O QUE DESEJAM FAZER DO STF?

Publicada em 21 de novembro de 2025

Novo artigo de nosso sócio diretor, Dr. Olindo Barcellos da Silva, publicado no Jornal Gazeta Mineira do dia 21/11/2025

Tinha pensado em escrever o artigo elogiando a Lei 15.263, que, entre outras instruções, determina “não usar novas formas de flexão de gênero e de número das palavras da língua portuguesa, em contrariedade às regras gramaticais consolidadas, ao Vocabulário Ortográfico da Língua Portuguesa (Volp) e ao Acordo Ortográfico da Língua Portuguesa, promulgado pelo Decreto nº 6.583, de 29 de setembro de 2008”, nos órgãos e entidades da administração pública direta e indireta de todos os Poderes da União, dos Estados, do Distrito Federal e dos Municípios. Dito de outra forma, proibiu a bobagem do uso do “todes”, por exemplo.
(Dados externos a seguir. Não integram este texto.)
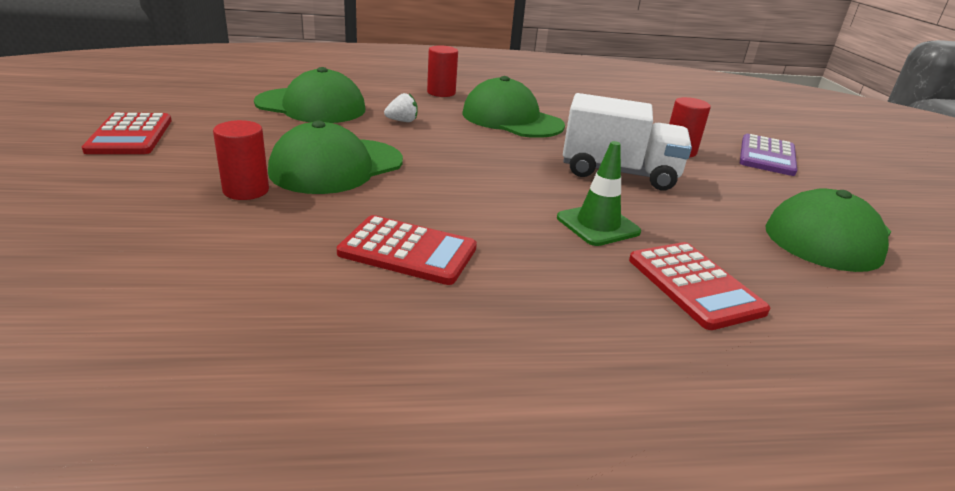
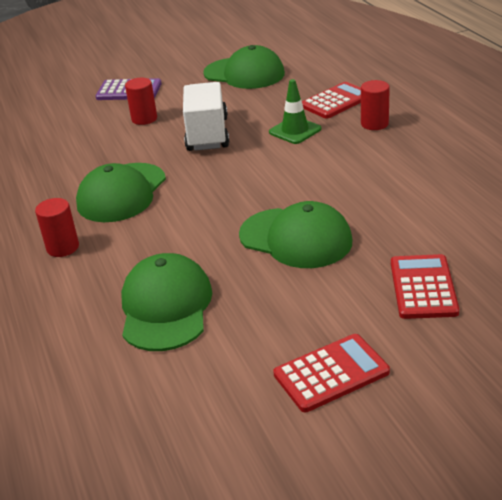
camera: 100 degrees left, 5 degrees up
red cylinder [213,120,269,200] -> red cylinder moved to [361,80,390,130]
red calculator [337,215,477,285] -> red calculator moved to [391,254,459,319]
white strawberry [384,93,418,122] -> none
Aliás, quem tem dúvida do equívoco do pronome neutro, sugiro vídeo (tem no youtube) do escritor Mário Vargas Llosa, Prêmio Nobel de Literatura, onde o genial peruano primeiro cai na risada e depois chama a prática de, no mínimo, desnaturalizar a linguagem, antes de fazer severas críticas.

Aí, na terça-feira, a colunista da Folha de São Paulo, Monica Bergamo, noticia que “Lula recebe Pacheco e diz que indicará Messias para o STF”. O presidente, segundo a colunista, teria recebido Rodrigo Pacheco e afirmado que vai indicar Jorge Messias, advogado Geral da União, para substituir o Ministro Luis Roberto Barroso, no STF. Que tristeza! Menos para Messias, que vem a ser aquele office boy de luxo, o “Bessias”, que levaria um ofício da então presidente Dilma Roussef para Lula, com a nomeação deste último, para evitar sua prisão. Isto é que se chama “subir na vida”.

Num momento em que o STF é duramente questionado, dentro e fora do país, a decisão é algo como jogar álcool numa fogueira, tentando apagar o fogo. Isto se a intenção não for, justamente, aumentar a fogueira. Para além da infelicidade da decisão, fica a evidência do uso do STF como “puxadinho” do PT. Dias Toffolli, que havia sido reprovado em dois concursos para Juiz de Direito em São Paulo, ostentando apenas a condição de advogado do PT e subordinado de Zé Dirceu na Casa Civil, já tinha alcançado a condição de Ministro, apequenando o STF. Aliás, no próprio PT não é difícil dizer, sem precisar tempo para pensar, ao menos dez nomes melhores do que estes dois. Se fizer uma pesquisa nos tribunais estaduais e no STJ vai ser difícil encontrar alguém menos preparado. Aqui, a outra questão. Toffolli substituiu Carlos Alberto Direito e “Bessias” vai substituir Luís Roberto Barroso. Antes disto, Cristiano Zanin (advogado pessoal de Lula e genro de Roberto Teixeira que tinha emprestado a casa para o Presidente morar) substituiu Ricardo Lewandowski; Rosa Webber já tinha substituído Ellen Gracie Northfleet no Supremo Tribunal Federal (STF); Carmem Lúcia substituiu Nelson Jobim. Não dá para comparar as carreiras acadêmicas e jurídicas de substitutos e substituídos. Aliás, alguns substitutos sequer têm carreira acadêmica. É brutal a queda de qualidade, goste-se ou não dos substituídos! Alguns ex-Presidentes já nomearam pessoas que atuaram em seus governos. Mas falamos de um João Leitão de Abreu, de um Paulo Brossard, até mesmo de Francisco Rezek. Não encontro sequer termo de comparação com os que têm sido nomeados.

A Constituição Federal, no seu artigo 101, não exige sequer que a pessoa seja formada em Direito, para ser Ministro do STF, mas que tenha “mais de trinta e cinco e menos de sessenta e cinco anos de idade, de notável saber jurídico e reputação ilibada”. Quem sabe alguém ainda convence o Presidente Lula aplacar a escalada de mediocridade, simplesmente cumprindo a Constituição.